→ Records for the exercise
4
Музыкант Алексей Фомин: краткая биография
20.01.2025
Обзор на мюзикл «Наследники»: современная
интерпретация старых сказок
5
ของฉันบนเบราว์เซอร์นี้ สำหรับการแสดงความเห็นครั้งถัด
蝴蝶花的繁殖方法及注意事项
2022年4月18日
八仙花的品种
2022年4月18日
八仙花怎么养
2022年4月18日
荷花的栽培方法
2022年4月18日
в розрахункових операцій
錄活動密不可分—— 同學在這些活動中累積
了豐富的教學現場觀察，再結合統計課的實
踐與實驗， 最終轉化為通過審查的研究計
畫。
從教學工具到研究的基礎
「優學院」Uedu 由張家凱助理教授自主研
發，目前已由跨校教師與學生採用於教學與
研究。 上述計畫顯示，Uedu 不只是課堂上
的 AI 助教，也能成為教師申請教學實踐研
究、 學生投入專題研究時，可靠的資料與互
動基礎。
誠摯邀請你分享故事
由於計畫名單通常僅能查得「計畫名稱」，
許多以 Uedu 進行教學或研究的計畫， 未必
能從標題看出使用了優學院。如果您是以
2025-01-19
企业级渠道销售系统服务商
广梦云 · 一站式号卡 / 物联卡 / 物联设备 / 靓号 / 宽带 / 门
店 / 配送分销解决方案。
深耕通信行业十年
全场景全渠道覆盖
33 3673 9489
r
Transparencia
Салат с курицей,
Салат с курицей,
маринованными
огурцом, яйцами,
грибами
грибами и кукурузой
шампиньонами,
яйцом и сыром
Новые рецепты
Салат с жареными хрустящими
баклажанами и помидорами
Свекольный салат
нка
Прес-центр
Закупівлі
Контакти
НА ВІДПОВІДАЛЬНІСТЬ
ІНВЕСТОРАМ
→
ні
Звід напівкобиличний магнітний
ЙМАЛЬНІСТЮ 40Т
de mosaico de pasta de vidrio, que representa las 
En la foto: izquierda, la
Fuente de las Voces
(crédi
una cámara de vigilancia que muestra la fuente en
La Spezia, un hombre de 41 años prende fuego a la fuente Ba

→ Aim of the task
Among the lines of the listing above, which ones hold "Uedu"? Copy them.

→ Solution to this task
「優學院」Uedu 由張家凱助理教授自主研
研究。 上述計畫顯示，Uedu 不只是課堂上
許多以 Uedu 進行教學或研究的計畫， 未必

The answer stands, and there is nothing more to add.